Donna McKechnie
Same Place: Another Time
54 Below, NYC, August 9, 2015
Reviewed by Joel Benjamin for Cabaret Scenes
Donna McKechnie exudes a warmth that is contagious. As she danced onto the stage at 54 Below to a disco version of “Where or When” (Rodgers & Hart), you knew you were in for a good time. Same Place: Another Time is a musical tour of McKechnie’s successes from the 1970s on. (Tony Award, anyone?!)
Her chat covered both her romantic life and her professional triumphs. The joy of love was expressed in an exuberant “What More Do I Need?” (Sondheim), and the frustrations in a sardonic “I Never Know When to Say When” (Leroy Anderson/Jean & Walter Kerr/Joan Ford). “You’re Moving Out Today” (Carole Bayer Sager/Bette Midler/Bruce Roberts), sung with a zesty bitterness, was the nail in the coffin of the affair
When doing A Chorus Line in Los Angeles, Fred Astaire took her to dinner. “Astaire” (Ann Hampton Callaway/Lindy Robbins) was the perfect number to accompany this wide-eyed tale of hero worship. Of course, she had to sing something from A Chorus Line. After telling a sweet story about Marvin Hamlisch accompanying her at her first audition, she sang a transcendentally touching “At the Ballet” (Hamlisch/Kleban).

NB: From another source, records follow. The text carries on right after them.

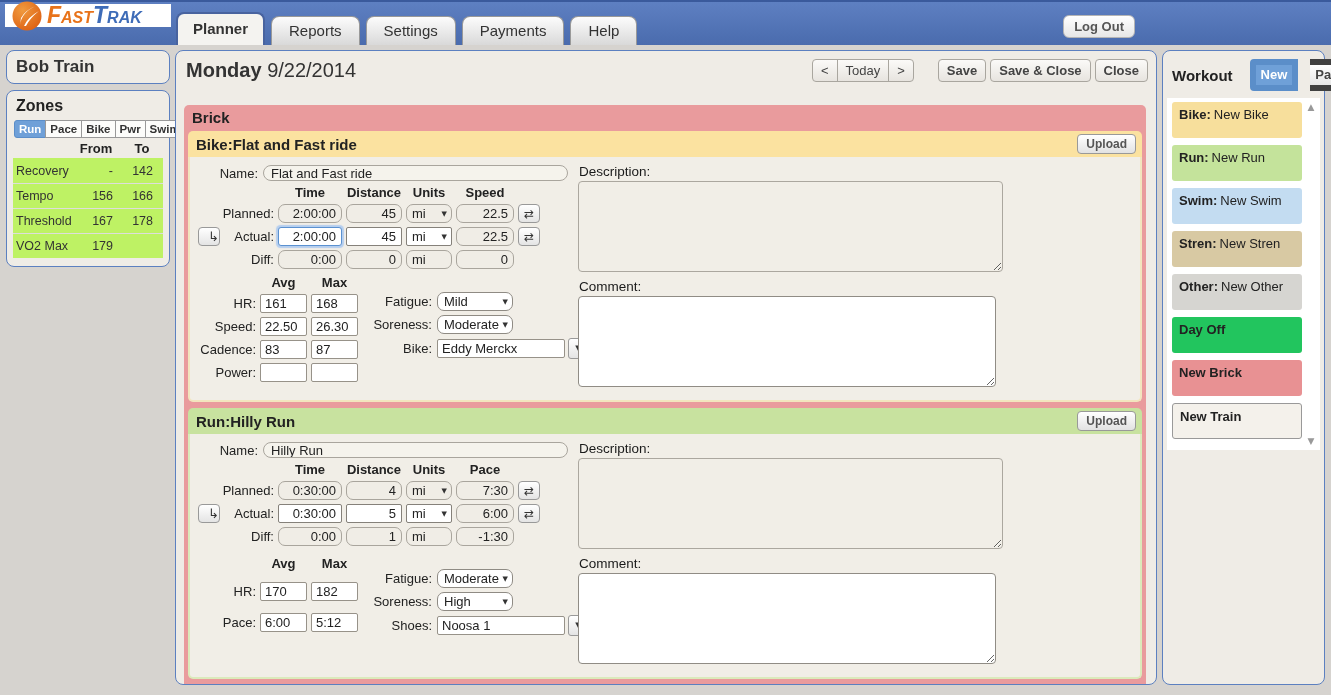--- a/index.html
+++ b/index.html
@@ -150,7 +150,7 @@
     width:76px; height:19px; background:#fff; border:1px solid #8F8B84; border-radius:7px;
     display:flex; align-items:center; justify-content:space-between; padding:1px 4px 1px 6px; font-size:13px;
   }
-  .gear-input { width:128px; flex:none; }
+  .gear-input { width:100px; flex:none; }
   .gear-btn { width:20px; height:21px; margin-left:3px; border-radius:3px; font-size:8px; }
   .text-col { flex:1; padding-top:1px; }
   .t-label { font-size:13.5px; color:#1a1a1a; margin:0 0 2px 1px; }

Most recently, she was the standby for Chita Rivera in Kander & Ebb’s The Visit from which she sang “I Walk Away,” the main character’s credo of profiting from her many marriages, mining the song for all its callous humor. Also from that show, “Love and Love Alone,” performed with dancer Emily Mechler, was almost meditative in its quiet intensity.
McKechnie ended on a sweet note with Jim Croce’s “Time in a Bottle.”
Steve Marzullo was her terrific musical director, with Ray Grappone on drums and Ray Kilday on bass. They provided a witty, colorful musical accompaniment to McKechnie’s stories and songs.